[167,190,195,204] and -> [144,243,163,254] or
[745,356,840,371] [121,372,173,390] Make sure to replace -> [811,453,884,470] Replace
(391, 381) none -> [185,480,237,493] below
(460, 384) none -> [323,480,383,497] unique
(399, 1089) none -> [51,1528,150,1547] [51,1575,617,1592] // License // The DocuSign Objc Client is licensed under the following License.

◇ ◇ ◇ ◇

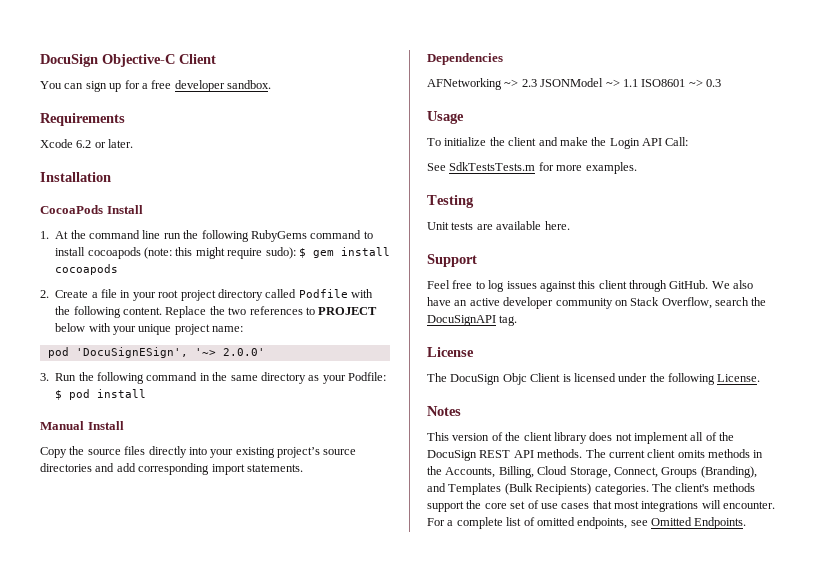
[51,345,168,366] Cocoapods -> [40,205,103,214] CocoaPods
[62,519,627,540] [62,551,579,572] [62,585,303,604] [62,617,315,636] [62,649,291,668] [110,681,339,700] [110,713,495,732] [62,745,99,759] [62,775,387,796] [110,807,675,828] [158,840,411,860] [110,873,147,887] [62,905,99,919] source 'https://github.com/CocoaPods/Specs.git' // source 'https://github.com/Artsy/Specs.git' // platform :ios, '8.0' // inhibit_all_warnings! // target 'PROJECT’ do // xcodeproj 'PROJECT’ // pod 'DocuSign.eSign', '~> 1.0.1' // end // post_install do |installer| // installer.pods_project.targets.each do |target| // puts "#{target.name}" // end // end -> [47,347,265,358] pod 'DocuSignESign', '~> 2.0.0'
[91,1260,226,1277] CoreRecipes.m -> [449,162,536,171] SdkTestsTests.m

◇ ◇ ◇ ◇

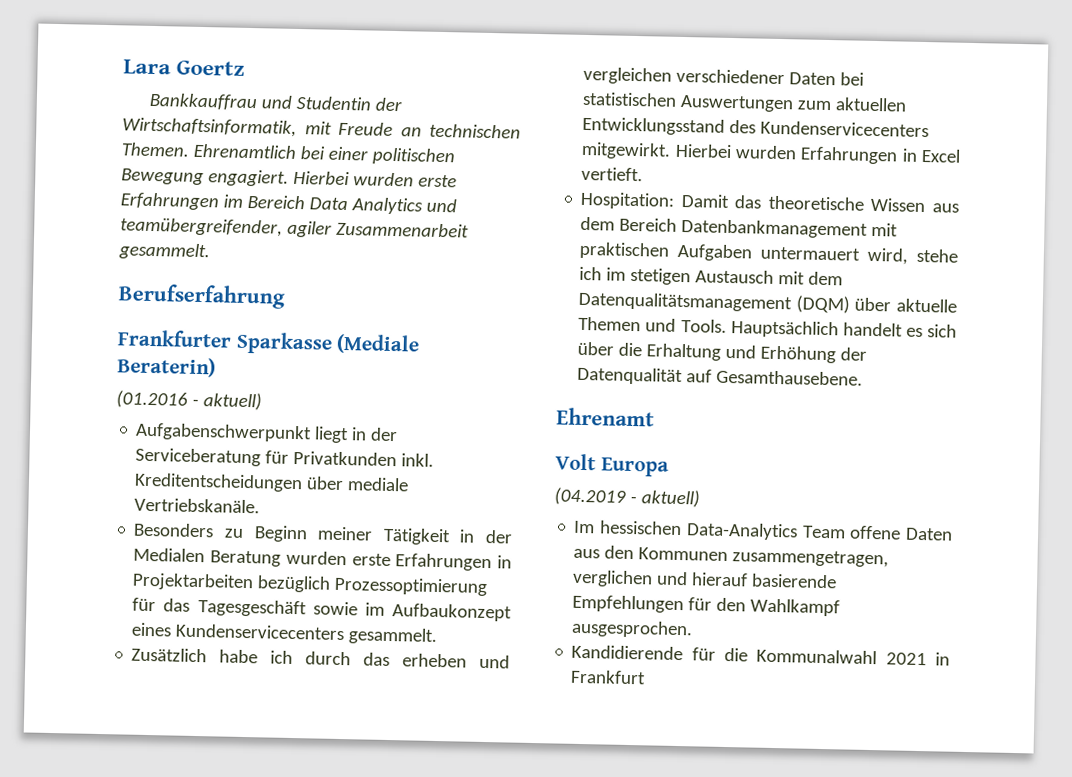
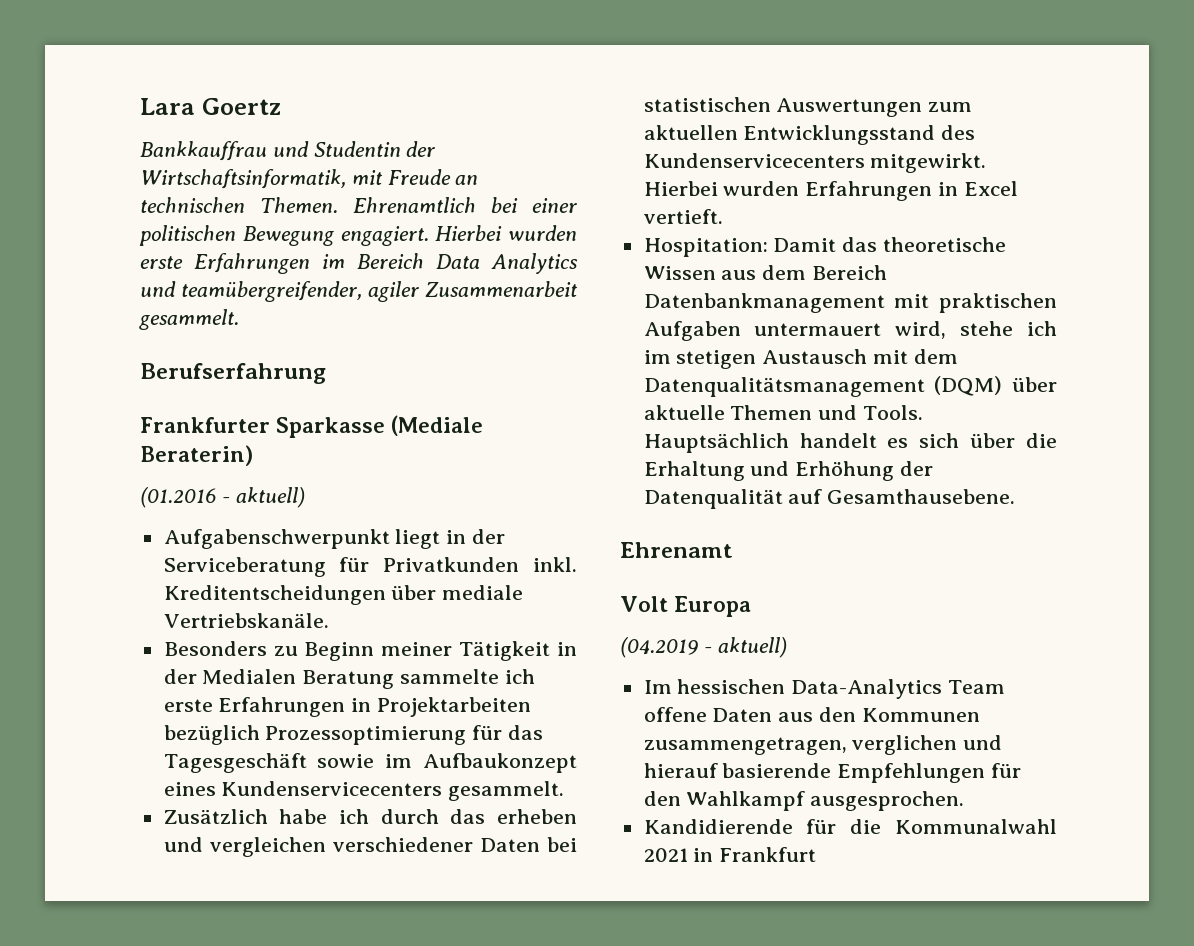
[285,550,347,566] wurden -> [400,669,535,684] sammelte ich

◇ ◇ ◇ ◇

Required work: From the line that has "[167,190,195,204] and -> [144,243,163,254] or" through the line that has "(399, 1089) none", copy every line exactly as it appears above, and leave out all others.

Exercise response:
[167,190,195,204] and -> [144,243,163,254] or
[745,356,840,371] [121,372,173,390] Make sure to replace -> [811,453,884,470] Replace
(391, 381) none -> [185,480,237,493] below
(460, 384) none -> [323,480,383,497] unique
(399, 1089) none -> [51,1528,150,1547] [51,1575,617,1592] // License // The DocuSign Objc Client is licensed under the following License.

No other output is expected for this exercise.